Maude est formatrice en éducation à la sexualité chez Sexplicite et autrice du livre « Parler sexe », à paraître bientôt.
Pendant la pandémie, l’industrie des jouets sexuels a connu une croissance vertigineuse. La solitude, le télétravail, les mesures sanitaires, l’impossibilité de dater et l’ennui ont probablement contribué à cette croissance.
Je ne suis pas plus originale qu’une autre : j’ai participé à l’essor de cette industrie en me commandant des jouets que j’avais toujours très hâte de recevoir (les semaines me semblaient parfois TRÈS longues et TRÈS plates).
Un certain mardi d’été, après plusieurs jours d’une attente fébrile, on sonne enfin à ma porte pour me livrer un nouveau jouet sexu. Évidemment, une de mes filles arrive sur le fait et me demande, tout aussi excitée que moi, mais pour des raisons fort différentes des miennes, de voir ce qu’il y a dans le colis.
« Hum, hum… Comment j’te dirais bien ça… C’est un jouet d’adulte, donc je vais le déballer (et m’en servir, ce que j’ai omis de dire) seule. »
Même si c’est ma job de faire de l’éducation à la sexualité, j’ai été prise de court et j’ai assurément ressenti un malaise. Oui, oui, ça arrive même à ceux et celles dont c’est la job de parler de sexe!
Toutefois, j’ai profité de l’occasion pour lui dire qu’il existe des jouets pour adultes qui peuvent procurer du plaisir. Vous connaissez sûrement l’insistance de certain.e.s enfants lorsqu’on ne leur fournit pas la réponse qui leur convient : malgré mes explications, elle voulait voir le jouet et savoir plus précisément à quoi il sert.
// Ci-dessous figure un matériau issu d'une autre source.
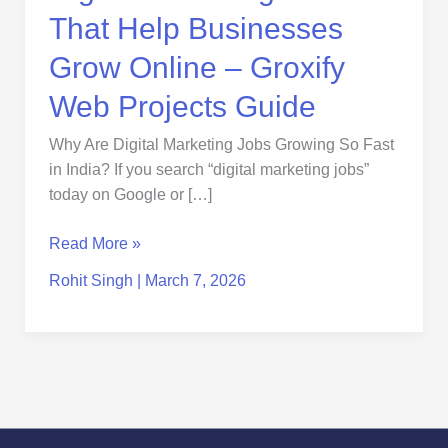
Projects
That Help Businesses
Guide
Grow Online – Groxify
Web Projects Guide
Why Are Digital Marketing Jobs Growing So Fast
in India? If you search “digital marketing jobs”
today on Google or […]
Read More »
Rohit Singh
|
March 7, 2026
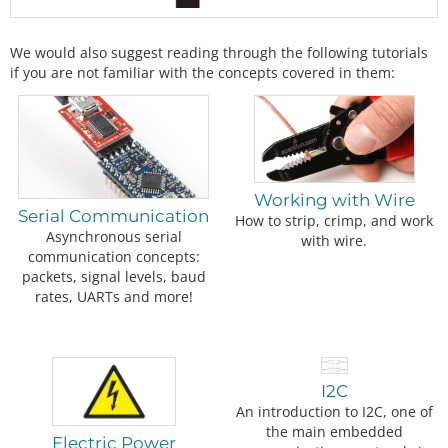
We would also suggest reading through the following tutorials
if you are not familiar with the concepts covered in them:
Working with Wire
Serial Communication
How to strip, crimp, and work
Asynchronous serial
with wire.
communication concepts:
packets, signal levels, baud
rates, UARTs and more!
I2C
An introduction to I2C, one of
the main embedded
Electric Power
J’ai choisi les mots qu’une enfant qu’elle connaît avait déjà utilisés pour dire qu’elle se masturbait quand elle était plus jeune et je lui ai dit que c’était un jouet pour se chatouiller la vulve. Elle a compris la référence, a acquiescé et est repartie.
Parler des vraies affaires
Pourquoi parler de cette situation? Parce qu’il vous est peut-être arrivé ou il vous arrivera peut-être, si vous en possédez, que vos enfants tombent sur vos jouets sexuels.
Après le sentiment de panique initial qui risque de vous envahir, je vous encourage à prendre une grande respiration et à répondre honnêtement aux questions de vos enfants à leur sujet.
Plus on parle ouvertement de plaisir et de sexualité, plus nous contribuons à ce que nos enfants développent un rapport sain avec leur corps. Lorsqu’on leur explique les choses de façon honnête, les enfants sont beaucoup plus ouverts à entendre la vérité que ce qu’on imagine.
Que vous soyez à l’aise d’avoir cette conversation ou pas, il est tout de même important de mentionner que les enfants se formalisent rarement de ce genre de situation. Par contre, lorsque nous évitons de leur répondre ou si nous leur mentons, nous leur transmettons notre malaise et l’impression qu’il est interdit de parler de sexualité ou de plaisir.
Pas besoin des autres
La sexualité n’est pas taboue d’emblée pour les enfants. Elle le devient selon les interactions qu’ils auront avec leur entourage et les messages qui leur seront transmis au sujet de la sexualité.
Plus nous intégrons des conversations à son sujet au fur et à mesure qu’ils grandissent, moins les enfants ressentiront de l’inconfort ou un malaise à en parler. Inutile d’en faire grosse conversation awkward. Saisir toutes les opportunités d’aborder différents sujets, comme les parties du corps, le consentement, le plaisir, etc., permet de normaliser le fait d’en parler.
J’ai décidé de répondre avec honnêteté parce que je ne veux pas que la masturbation soit taboue, et pour que mes filles sachent que c’est correct de le faire et d’avoir du plaisir.
Ce que j’ai aussi fait, sans m’en apercevoir sur le coup, c’est dire à ma fille que je me donne le droit au plaisir et que je n’attends pas qu’une personne extérieure me le donne. Et ça, je souhaiterais que tous les enfants l’entendent : chacun.e peut prendre en main son propre plaisir!